We have never had any problems in hot weather.
It's more spacious inside for its envelope size.
It does use a fair amount of energy to run ( We have 2x110Ah but no solar)
Van level is not a problem.
Its simple and zero maintenance.

The Waeco is designed for upto +50 C ambient. I have never been able to find Dometic's ambient spec for a 3 way fridge. Does anyone have definitive info?

Bob


----------



## Don_Madge (May 1, 2005)

Timberland said:


> Belatedly read comments. I have a Timberland with a Waeco compressor fridge and would add the following:
> It doesn't disturb us at night.
> We have never had any problems in hot weather.
> It's more spacious inside for its envelope size.
> ...


Bob,

Is your fridge the "Hold over type" if so so have you had any problems with it.

Don


----------



## Boff (May 10, 2005)

*Re: Fridge*



Rapide561 said:


> Whilst I am not in the market for a compressor fridge, could someone please explain what one is and how it differs from a 3-way?


Hi Rapide,

a 3-way fridge works on the so-called _absorber_ principle. Explaining that in detail would take too much time, but basically it works on a reversible chemical reaction that is powered simply by heat. So an absorber fridge has no mechanically moving parts, and only needs a heat source to run. Therefore it is almost totally silent and can run on any available heat source.

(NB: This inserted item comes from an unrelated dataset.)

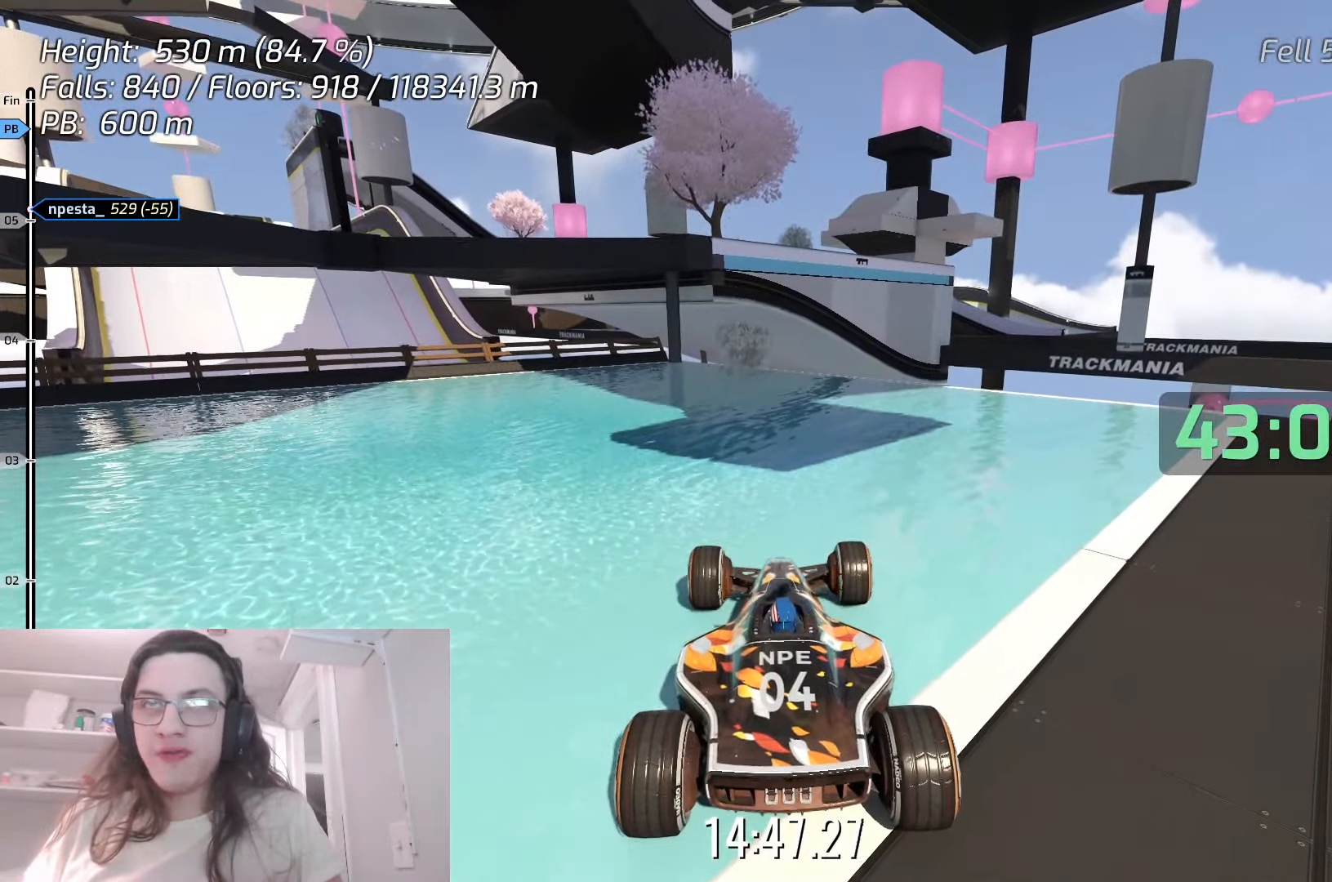
{"keys": ["down"], "events": [[133, "up", "down"], [200, "up", "up"], [333, "down", "down"]]}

A compressor fridge is the same as your household fridge. An electric motor drives a compressor that again drives the cooling cycle. A compressor fridge is much more energy-efficient than an absorber, but of course makes noise and cannot run on gas.

Best Regards,
Gerhard


----------



## Wanderwagon3 (May 27, 2005)

Good Evening

Have had Weaco Fridge jn Wanderwagon3 and have been very satisfied.

Freezer section goes from switch on at ambient to mjnus 9 degrees C.

Only thing watch that thermostat switch is not moved inadvertantly when putting items in or out of fridge.

HTH

Ken...............with Wanderwagon3


----------



## 93614 (May 1, 2005)

Hi Don

My fridge is a standard not a hold over type.

We have had no problems, but I have doubled up on the cabling to reduce voltdrop.

Bob


----------